### Work request
Would you reproduce, word for word, only the lines running from the top of the data through the line containing "thumb mcp: (233, 291)", and none of the pictures?

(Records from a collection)

━━━━━━━━

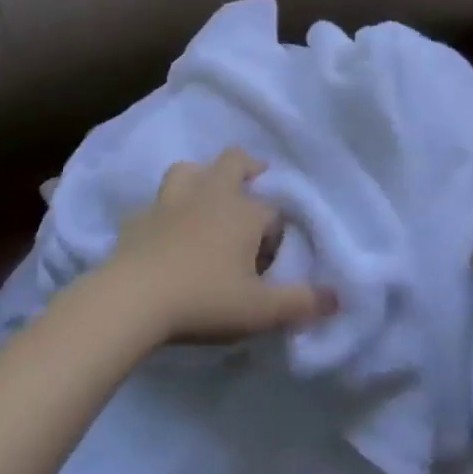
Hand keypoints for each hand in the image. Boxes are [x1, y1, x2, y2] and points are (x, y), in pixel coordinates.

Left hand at [105, 147, 336, 343]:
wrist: (134, 298)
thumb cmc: (205, 300)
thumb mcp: (261, 311)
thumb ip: (301, 303)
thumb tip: (338, 298)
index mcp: (243, 212)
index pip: (272, 212)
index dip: (275, 234)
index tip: (270, 262)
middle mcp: (210, 194)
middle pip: (233, 162)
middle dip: (248, 167)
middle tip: (255, 178)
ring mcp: (170, 201)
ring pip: (189, 170)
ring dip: (201, 177)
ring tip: (206, 196)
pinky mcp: (139, 217)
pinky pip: (156, 205)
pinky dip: (164, 212)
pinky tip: (164, 231)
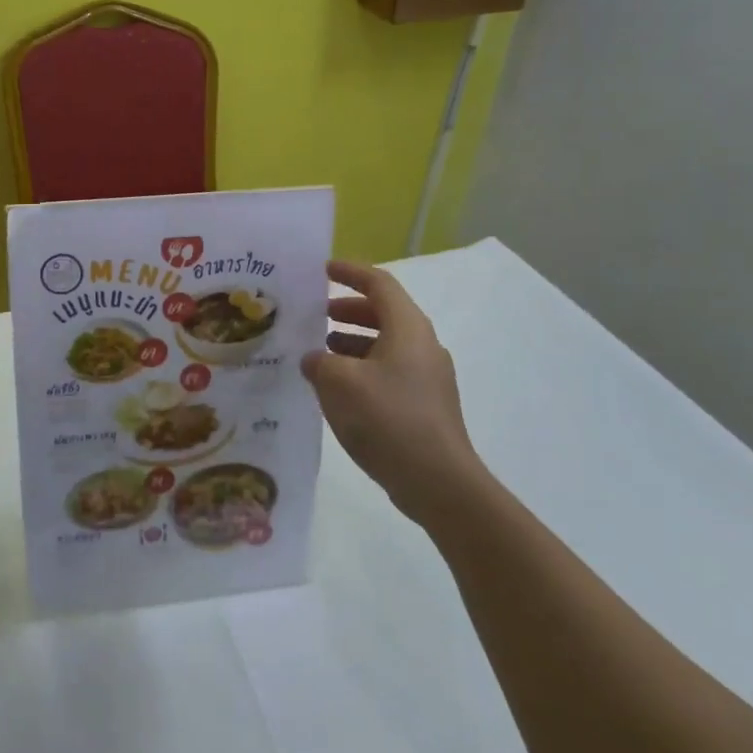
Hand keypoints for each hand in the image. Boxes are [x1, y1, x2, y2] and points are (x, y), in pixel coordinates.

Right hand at [301, 261, 480, 524]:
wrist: (439, 482)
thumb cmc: (388, 419)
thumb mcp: (339, 383)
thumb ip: (318, 362)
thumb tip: (314, 359)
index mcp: (407, 328)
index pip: (379, 284)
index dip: (350, 272)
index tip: (322, 270)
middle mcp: (422, 345)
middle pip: (384, 313)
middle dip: (346, 309)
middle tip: (314, 315)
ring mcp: (427, 377)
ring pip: (385, 344)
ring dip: (351, 342)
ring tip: (318, 353)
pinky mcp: (425, 405)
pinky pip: (388, 371)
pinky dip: (361, 368)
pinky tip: (337, 389)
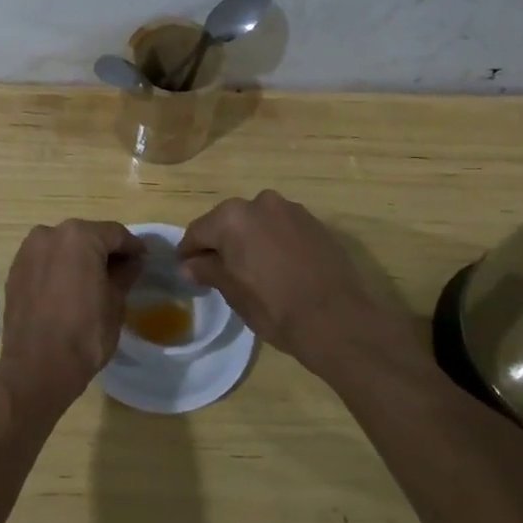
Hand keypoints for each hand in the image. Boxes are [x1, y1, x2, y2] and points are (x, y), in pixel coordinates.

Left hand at [0, 219, 143, 416]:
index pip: (115, 234)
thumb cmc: (85, 333)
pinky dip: (59, 268)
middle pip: (87, 236)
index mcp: (79, 236)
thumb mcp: (115, 302)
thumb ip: (125, 274)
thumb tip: (132, 261)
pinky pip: (45, 261)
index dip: (133, 247)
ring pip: (63, 247)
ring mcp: (28, 251)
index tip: (144, 260)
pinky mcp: (15, 270)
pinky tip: (68, 289)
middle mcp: (49, 233)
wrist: (37, 367)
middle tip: (122, 271)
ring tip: (94, 281)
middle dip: (104, 251)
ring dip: (79, 258)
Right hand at [179, 191, 401, 369]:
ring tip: (252, 269)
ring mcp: (292, 210)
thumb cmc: (274, 307)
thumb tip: (189, 265)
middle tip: (217, 270)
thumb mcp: (233, 291)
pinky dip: (275, 242)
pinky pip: (283, 229)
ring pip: (258, 223)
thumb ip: (207, 270)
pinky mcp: (316, 223)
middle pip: (229, 222)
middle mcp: (260, 203)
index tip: (184, 268)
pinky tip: (279, 267)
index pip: (198, 231)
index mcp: (232, 217)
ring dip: (250, 240)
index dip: (188, 252)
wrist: (337, 319)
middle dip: (221, 243)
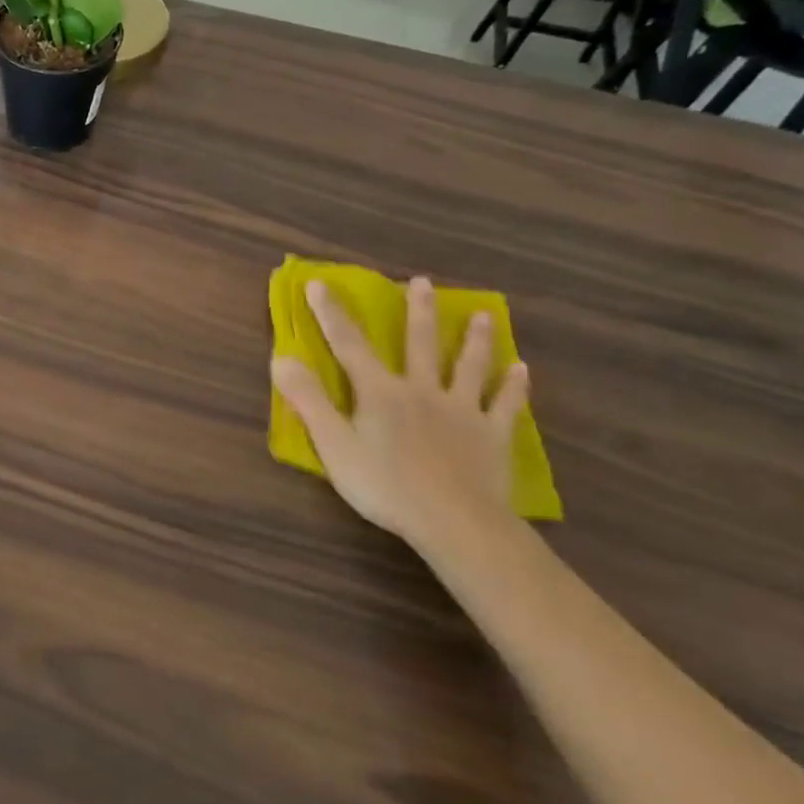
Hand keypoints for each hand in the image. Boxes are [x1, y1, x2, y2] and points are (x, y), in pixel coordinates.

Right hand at [272, 276, 526, 558]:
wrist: (453, 521)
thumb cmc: (384, 485)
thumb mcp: (333, 444)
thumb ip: (308, 400)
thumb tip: (281, 358)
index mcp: (380, 392)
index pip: (349, 345)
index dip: (331, 314)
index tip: (320, 283)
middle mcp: (422, 390)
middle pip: (419, 344)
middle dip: (418, 312)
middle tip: (423, 282)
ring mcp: (461, 411)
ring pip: (467, 367)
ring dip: (474, 340)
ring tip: (482, 315)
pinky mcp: (491, 436)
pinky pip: (505, 405)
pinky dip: (513, 387)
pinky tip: (522, 370)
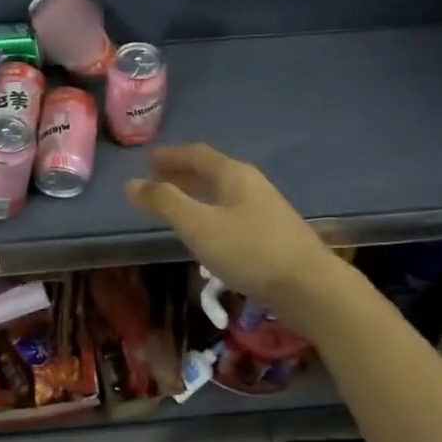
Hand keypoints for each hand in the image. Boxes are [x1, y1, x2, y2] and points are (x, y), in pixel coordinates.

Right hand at [125, 144, 337, 311]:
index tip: (147, 160)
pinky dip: (211, 211)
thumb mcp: (198, 225)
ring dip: (196, 193)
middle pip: (211, 171)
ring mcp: (266, 208)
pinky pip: (232, 211)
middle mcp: (251, 184)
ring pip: (222, 192)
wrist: (310, 287)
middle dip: (181, 173)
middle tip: (155, 180)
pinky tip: (207, 232)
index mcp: (233, 174)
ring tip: (175, 205)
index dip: (170, 156)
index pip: (196, 154)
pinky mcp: (273, 233)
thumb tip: (131, 183)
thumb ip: (164, 202)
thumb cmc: (249, 250)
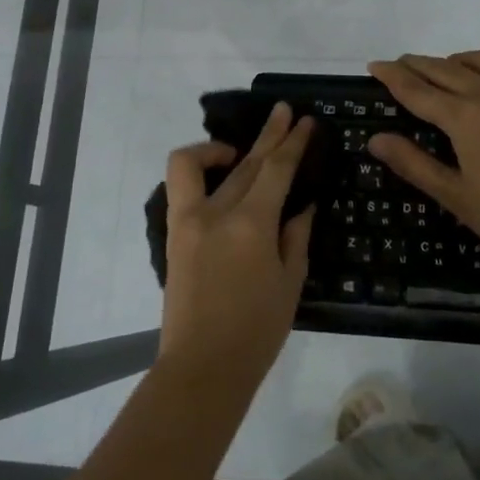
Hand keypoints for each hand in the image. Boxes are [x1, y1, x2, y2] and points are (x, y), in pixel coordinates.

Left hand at [158, 103, 315, 397]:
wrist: (202, 367)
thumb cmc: (256, 331)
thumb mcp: (290, 282)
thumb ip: (296, 236)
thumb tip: (301, 204)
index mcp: (251, 224)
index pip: (276, 169)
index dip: (294, 143)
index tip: (306, 122)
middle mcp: (216, 212)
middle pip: (246, 161)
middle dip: (270, 135)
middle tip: (285, 112)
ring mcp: (188, 220)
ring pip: (203, 165)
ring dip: (226, 147)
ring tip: (246, 146)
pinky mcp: (174, 233)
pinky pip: (183, 185)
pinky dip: (200, 169)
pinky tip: (222, 174)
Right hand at [366, 51, 479, 272]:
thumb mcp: (453, 195)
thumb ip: (413, 163)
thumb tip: (376, 139)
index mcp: (464, 117)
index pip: (417, 90)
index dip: (393, 76)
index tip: (374, 65)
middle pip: (448, 70)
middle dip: (421, 64)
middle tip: (402, 63)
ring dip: (463, 59)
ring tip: (451, 66)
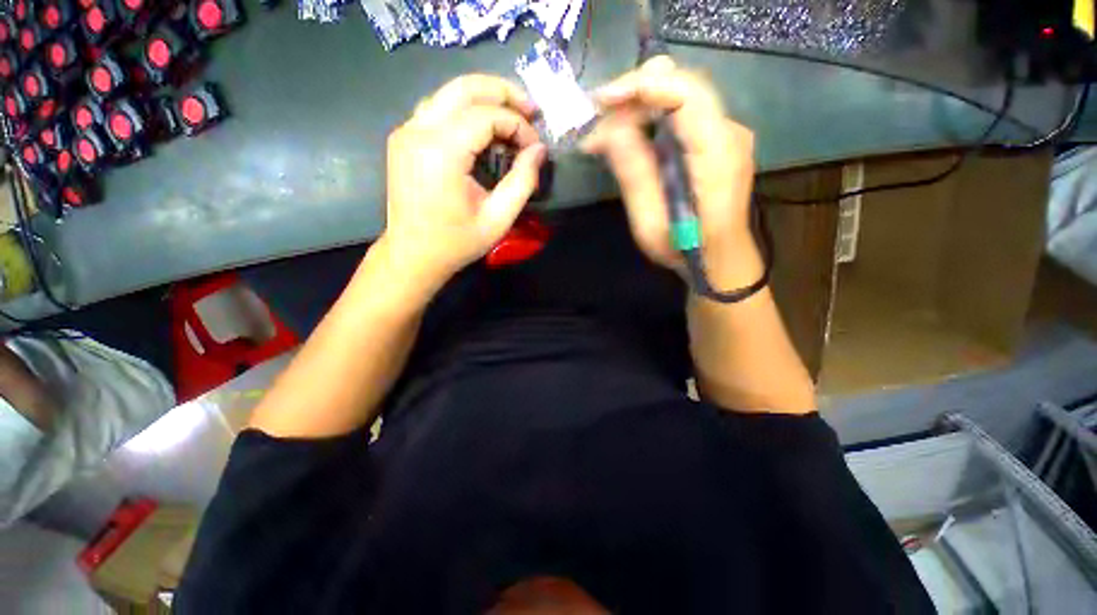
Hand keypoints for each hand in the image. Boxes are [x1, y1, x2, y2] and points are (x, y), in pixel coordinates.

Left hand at [382, 74, 546, 289]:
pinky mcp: (404, 138)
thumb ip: (523, 181)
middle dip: (503, 92)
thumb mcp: (499, 218)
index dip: (517, 125)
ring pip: (449, 93)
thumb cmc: (457, 242)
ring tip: (511, 116)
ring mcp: (406, 131)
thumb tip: (539, 150)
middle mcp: (419, 131)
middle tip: (530, 109)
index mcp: (442, 152)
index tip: (535, 146)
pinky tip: (483, 129)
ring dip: (484, 98)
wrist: (412, 255)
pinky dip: (465, 111)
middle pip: (464, 88)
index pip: (487, 115)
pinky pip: (438, 109)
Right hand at [583, 58, 761, 288]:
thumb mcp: (650, 221)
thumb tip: (608, 129)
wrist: (719, 260)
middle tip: (595, 122)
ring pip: (679, 100)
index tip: (601, 101)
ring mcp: (727, 134)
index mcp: (717, 153)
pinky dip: (651, 122)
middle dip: (633, 97)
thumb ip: (633, 173)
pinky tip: (627, 138)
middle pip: (681, 89)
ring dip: (638, 110)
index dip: (642, 86)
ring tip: (603, 135)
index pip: (686, 93)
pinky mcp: (717, 142)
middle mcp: (729, 132)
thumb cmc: (684, 248)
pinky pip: (682, 117)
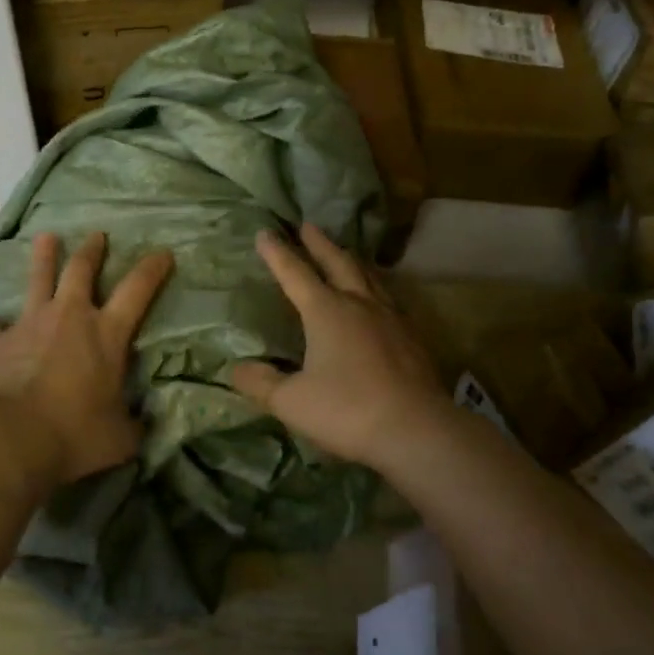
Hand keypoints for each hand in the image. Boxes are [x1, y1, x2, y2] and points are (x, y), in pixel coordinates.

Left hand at [0, 231, 173, 487]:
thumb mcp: (120, 437)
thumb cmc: (74, 434)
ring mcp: (29, 325)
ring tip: (45, 237)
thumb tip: (141, 425)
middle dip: (92, 251)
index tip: (162, 253)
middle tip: (96, 235)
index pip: (138, 290)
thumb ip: (132, 425)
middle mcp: (69, 317)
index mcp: (106, 334)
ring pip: (37, 280)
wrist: (11, 439)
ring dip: (43, 257)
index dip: (152, 269)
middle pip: (81, 271)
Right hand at [230, 223, 447, 468]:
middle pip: (338, 262)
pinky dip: (375, 287)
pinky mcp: (411, 336)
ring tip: (344, 253)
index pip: (295, 274)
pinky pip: (388, 298)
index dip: (278, 254)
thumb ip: (261, 383)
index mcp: (326, 311)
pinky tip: (377, 299)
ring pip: (368, 277)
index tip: (265, 232)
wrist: (416, 429)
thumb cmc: (347, 410)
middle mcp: (358, 304)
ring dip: (350, 260)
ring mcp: (390, 317)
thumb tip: (237, 368)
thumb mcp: (292, 402)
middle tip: (308, 225)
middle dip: (319, 243)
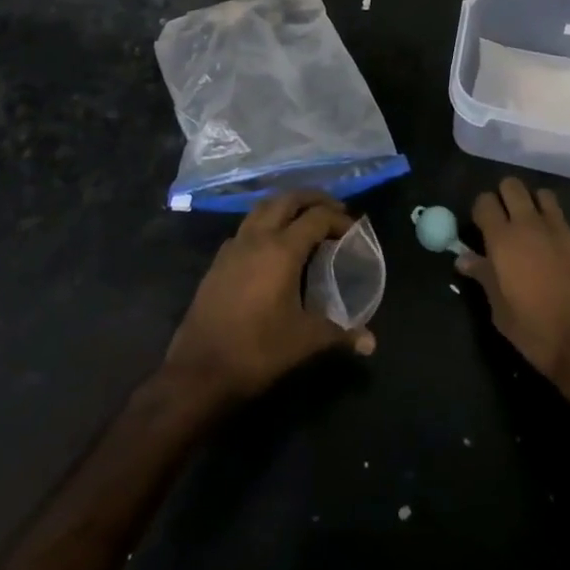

━━━━━━━━

### Answer for the task
Hand keypoints for each hand in the image. Boxes are [x1, y1, x2, y2] and points are (x, y), in pixel coordinates.

Left hand at [105, 147, 336, 343]:
wrist: (134, 298)
thumb cmc: (205, 300)
thumb mcp: (261, 311)
thumb ip: (301, 303)
thumb tip: (338, 298)
index mcp: (243, 212)
index pip: (272, 212)
index dip: (275, 234)
index tip: (270, 262)
middle mcp: (210, 194)
middle pip: (233, 162)
middle dip: (248, 167)
middle tip: (255, 178)
ring mcp: (170, 201)
ring pip: (189, 170)
ring dip: (201, 177)
ring tip: (206, 196)
pinky mcp: (139, 217)
pinky pip: (156, 205)
pinky dip: (164, 212)
pinky tip: (164, 231)
Hand keypoints for each hand in the image. Boxes are [x1, y1, x2, y2] and points are (x, y), in pixel coordinates.

Right hand at [301, 261, 480, 524]:
wrist: (439, 482)
thumb cmc: (388, 419)
thumb mcp: (339, 383)
thumb ip: (318, 362)
thumb tip: (314, 359)
index mcp: (407, 328)
index pip: (379, 284)
index dip: (350, 272)
index tip: (322, 270)
middle mcp: (422, 345)
middle pip: (384, 313)
middle dip: (346, 309)
middle tip: (314, 315)
ring mcp: (427, 377)
ring pip: (385, 344)
ring dip: (351, 342)
ring tip: (318, 353)
pinky mcp: (425, 405)
pinky pip: (388, 371)
pinky dip: (361, 368)
pinky tip: (337, 389)
Hand keypoints for each hand in the image. Boxes are [x1, y1, x2, y2] and points are (x, y), in pixel coordinates.

Left hand at [0, 219, 143, 416]:
index pip: (115, 234)
thumb cmc: (85, 333)
pinky dip: (59, 268)
middle pip: (87, 236)
index mcp: (79, 236)
thumb mcp: (115, 302)
thumb ip: (125, 274)
thumb tip: (132, 261)
pinky pip: (45, 261)
index dip: (133, 247)
ring pip: (63, 247)
ring mcp: (28, 251)
index tip: (144, 260)
pinky mcp: (15, 270)
pinky tip: (68, 289)
middle mcp: (49, 233)
wrist: (37, 367)
middle tip: (122, 271)
ring tip: (94, 281)
middle dip: (104, 251)
ring dip: (79, 258)
Right hand at [179, 191, 401, 369]:
ring tip: (252, 269)
ring mcp: (292, 210)
thumb cmc: (274, 307)
thumb tip: (189, 265)
middle tip: (217, 270)
thumb mcp: (233, 291)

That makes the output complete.